XIVe s. Le dictateur pourvoians [prévoyant] que il ne convenist pas aus Roumains avoir guerre…, Bercheure, f° 35, recto. Un home entendant, pourveu et discret, Oresme, Eth. 66. Ensement com li papes pourvoit une abaïe, Vous pourvoirai chascun d'aucune seignorie, Tous riches vous ferai ainçois ma departie, Guesclin. 14854.

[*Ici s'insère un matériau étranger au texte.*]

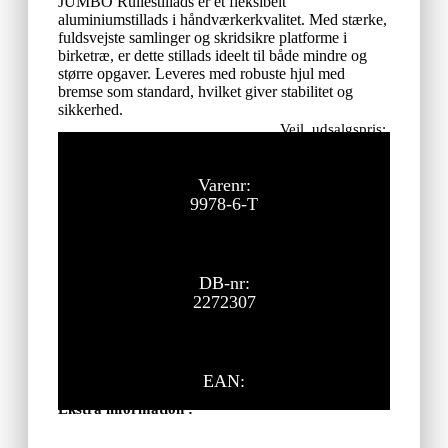
JUMBO Rullestillads er et fleksibelt
aluminiumstillads i håndværkerkvalitet. Med stærke,
fuldsvejste samlinger og skridsikre platforme i
birketræ, er dette stillads ideelt til både mindre og
større opgaver. Leveres med robuste hjul med
bremse som standard, hvilket giver stabilitet og
sikkerhed.
Vejl. udsalgspris:
30.100,00
kr.
ekskl. moms
Varenr:
9978-6-T
DB-nr:
2272307
EAN:
Ekstra information :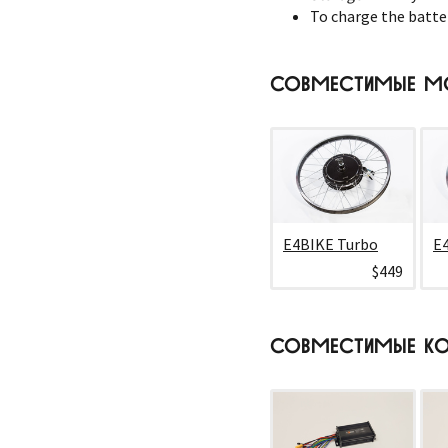
To charge the batter
СОВМЕСТИМЫЕ М
E4BIKE Turbo
E
$449
СОВМЕСТИМЫЕ КО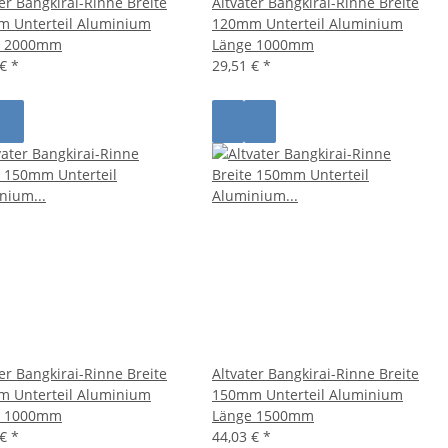
ter Bangkirai-Rinne Breite
Altvater Bangkirai-Rinne Breite
 Unterteil Aluminium
120mm Unterteil Aluminium
e 2000mm
Länge 1000mm
 €
*
29,51 €
*
ter Bangkirai-Rinne Breite
Altvater Bangkirai-Rinne Breite
 Unterteil Aluminium
150mm Unterteil Aluminium
e 1000mm
Länge 1500mm
 €
*
44,03 €
*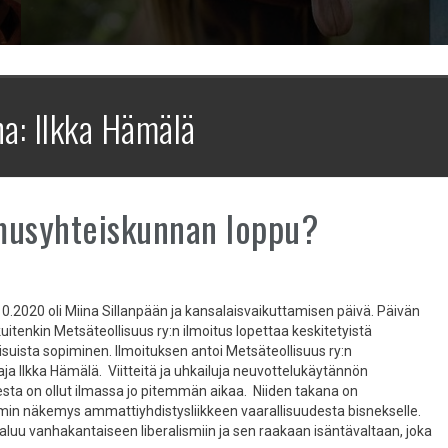
na:
Ilkka Hämälä
musyhteiskunnan loppu?
10.2020 oli Miina Sillanpään ja kansalaisvaikuttamisen päivä. Päivän
kuitenkin Metsäteollisuus ry:n ilmoitus lopettaa keskitetyistä
isuista sopiminen. Ilmoituksen antoi Metsäteollisuus ry:n
ja Ilkka Hämälä. Viitteitä ja uhkailuja neuvottelukäytännön
ta on ollut ilmassa jo pitemmän aikaa. Niiden takana on
smin näkemys ammattiyhdistysliikkeen vaarallisuudesta bisnekselle.
aluu vanhakantaiseen liberalismiin ja sen raakaan isäntävaltaan, joka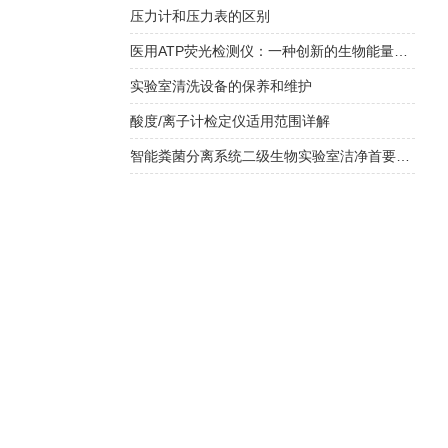
压力计和压力表的区别
医用ATP荧光检测仪：一种创新的生物能量检测工具
实验室清洗设备的保养和维护
酸度/离子计检定仪适用范围详解
智能粪菌分离系统二级生物实验室洁净首要选择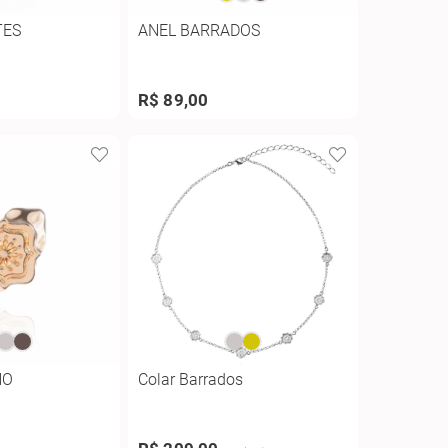
TES
ANEL BARRADOS
R$ 89,00
NO
Colar Barrados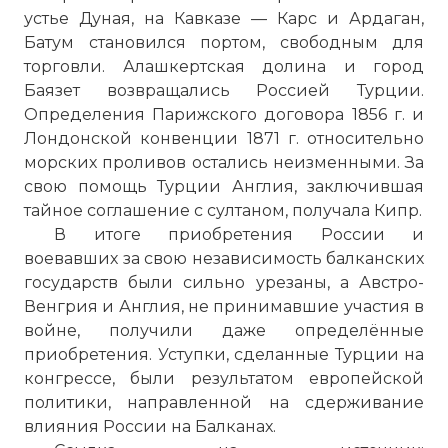
устье Дуная, на Кавказе — Карс и Ардаган,
Батум становился портом, свободным для
торговли. Алашкертская долина и город
Баязет возвращались Россией Турции.
Определения Парижского договора 1856 г. и
Лондонской конвенции 1871 г. относительно
морских проливов остались неизменными. За
свою помощь Турции Англия, заключившая
тайное соглашение с султаном, получала Кипр.
В итоге приобретения России и
воевавших за свою независимость балканских
государств были сильно урезаны, а Австро-
Венгрия и Англия, не принимавшие участия в
войне, получили даже определённые
приобретения. Уступки, сделанные Турции на
конгрессе, были результатом европейской
политики, направленной на сдерживание
Treaty of Berlin (1878)
влияния России на Балканах.
Имя: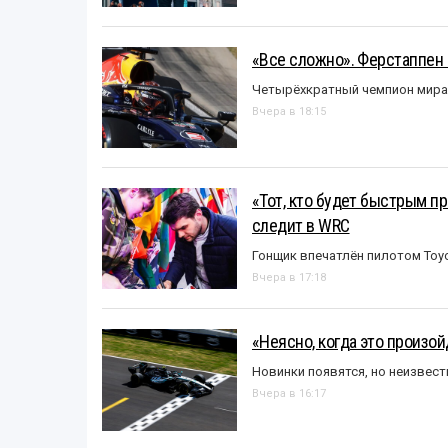
«Все сложно». Ферстаппен 
Четырёхкратный чемпион мира 
Вчера в 18:15
«Тот, кто будет быстрым пр
следит в WRC
Гонщик впечатлён пилотом Toy
Вчера в 17:18
«Неясно, когда это произо
Новинки появятся, но неизвест
Вчера в 16:17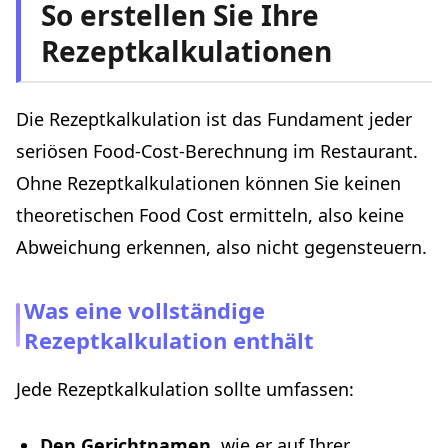
So erstellen Sie Ihre
Rezeptkalkulationen
Die Rezeptkalkulation ist das Fundament jeder
seriösen Food-Cost-Berechnung im Restaurant.
Ohne Rezeptkalkulationen können Sie keinen
theoretischen Food Cost ermitteln, also keine
Abweichung erkennen, also nicht gegensteuern.
Was eine vollständige
Rezeptkalkulation enthält
Jede Rezeptkalkulation sollte umfassen:
Den Gerichtnamen
, wie er auf Ihrer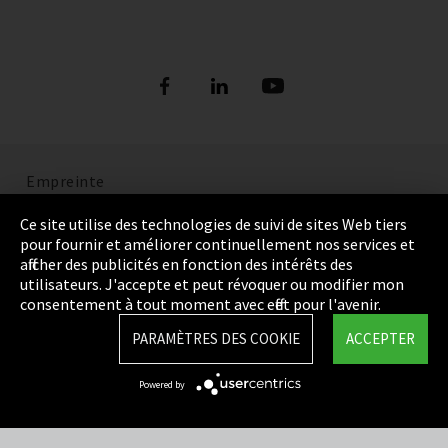
Empreinte
Politique de confidentialité
Ce site utilise des technologies de suivi de sites Web tiers
pour fournir et améliorer continuellement nos services et
Cookie Settings
afficher des publicités en fonction des intérêts des
utilisateurs. J'accepte et peut révoquer ou modifier mon
Termes et Conditions
consentement à tout moment avec effet pour l'avenir.
Plan du site
PARAMÈTRES DES COOKIE
ACCEPTER
Integrity Line
Powered by
EmpCo directives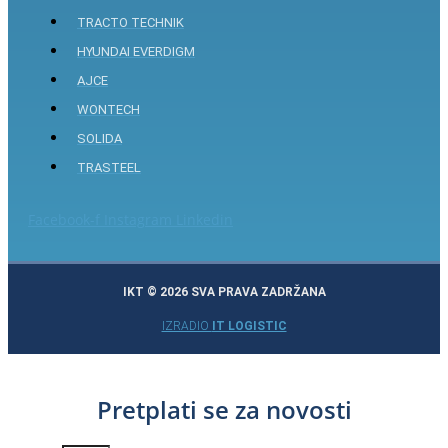
TRACTO TECHNIK
HYUNDAI EVERDIGM
AJCE
WONTECH
SOLIDA
TRASTEEL
Facebook-f
Instagram
Linkedin
IKT © 2026 SVA PRAVA ZADRŽANA
IZRADIO
IT LOGISTIC
Pretplati se za novosti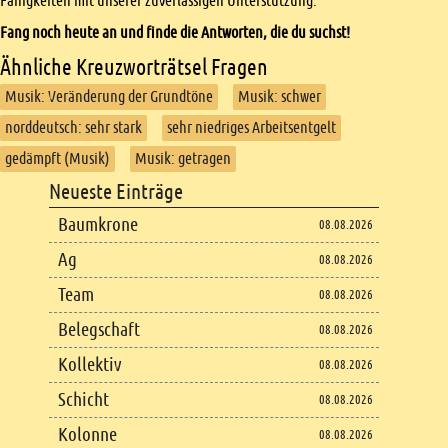
Fähigkeiten mit unserer zuverlässigen Unterstützung.
Fang noch heute an und finde die Antworten, die du suchst!
Ähnliche Kreuzworträtsel Fragen
Musik: Veränderung der Grundtöne
Musik: schwer
norddeutsch: sehr stark
sehr niedriges Arbeitsentgelt
gedämpft (Musik)
Musik: getragen
Footer
Neueste Einträge
Footer content
Baumkrone
08.08.2026
Ag
08.08.2026
Team
08.08.2026
Belegschaft
08.08.2026
Kollektiv
08.08.2026
Schicht
08.08.2026
Kolonne
08.08.2026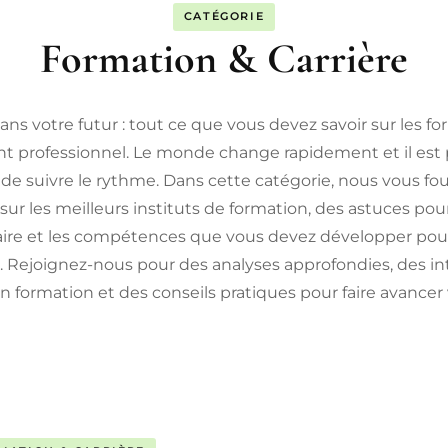
CATÉGORIE
Formation & Carrière
ans votre futur : tout ce que vous devez savoir sur les fo
 professionnel. Le monde change rapidement et il est 
de suivre le rythme. Dans cette catégorie, nous vous fo
sur les meilleurs instituts de formation, des astuces pour
aire et les compétences que vous devez développer pour
e. Rejoignez-nous pour des analyses approfondies, des i
n formation et des conseils pratiques pour faire avancer v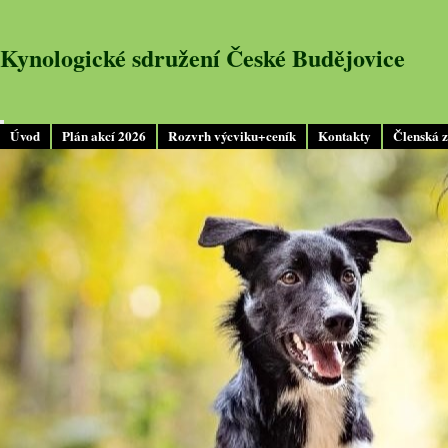
Kynologické sdružení České Budějovice
Úvod
Plán akcí 2026
Rozvrh výcviku+ceník
Kontakty
Členská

XVe s. S'on n'y pourvoit, royaumes, tu te pers ; Un cuer vaillant puet [peut] ton fait redrecier, Deschamps, Conseils des François. Mais aujourd'hui vois maint homme encliné Pourvir aux gens et non pas à l'office, Deschamps, Poés. mss. f° 140. Le proverbe dit ainsy : homme pourveu n'est jamais deceu, Perceforest, t. IV, f° 77. À l'adventure que le bon homme n'a pas trop d'argent ; mais neantmoins il faut qu'il en pourvoye, Les 15 joies du mariage, p. 125, dans LACURNE.

XVIe s. Dieu y pourverra, Calvin, Inst. 136. Nous avons bonne fiance en Dieu qu'il prouvoirra en tout et par tout à nostre bien, Calvin, ib. 153. On confere les benefices, non pas pour prouvoir aux Eglises, mais aux hommes, Calvin, ib. 873. Tappecoue, ce non obstant, luy dist peremptoirement que ailleurs se pourveust, si bon luy sembloyt ; rien n'esperast de sa sacristie, Rabelais, Pant. IV, 13. Qu'il soit bien pourveu de choses, les paroles ne suyvront que trop, Montaigne, I, 187. Publicola se. proveut et prepara contre tous leurs aguets, Amyot, Publ. 39.

ÉTYMOLOGIE

Prov. provezir ; catal. provehir ; esp. proveer ; ital. provvidere ; du lat. providere, de pro, pour, et videre, voir.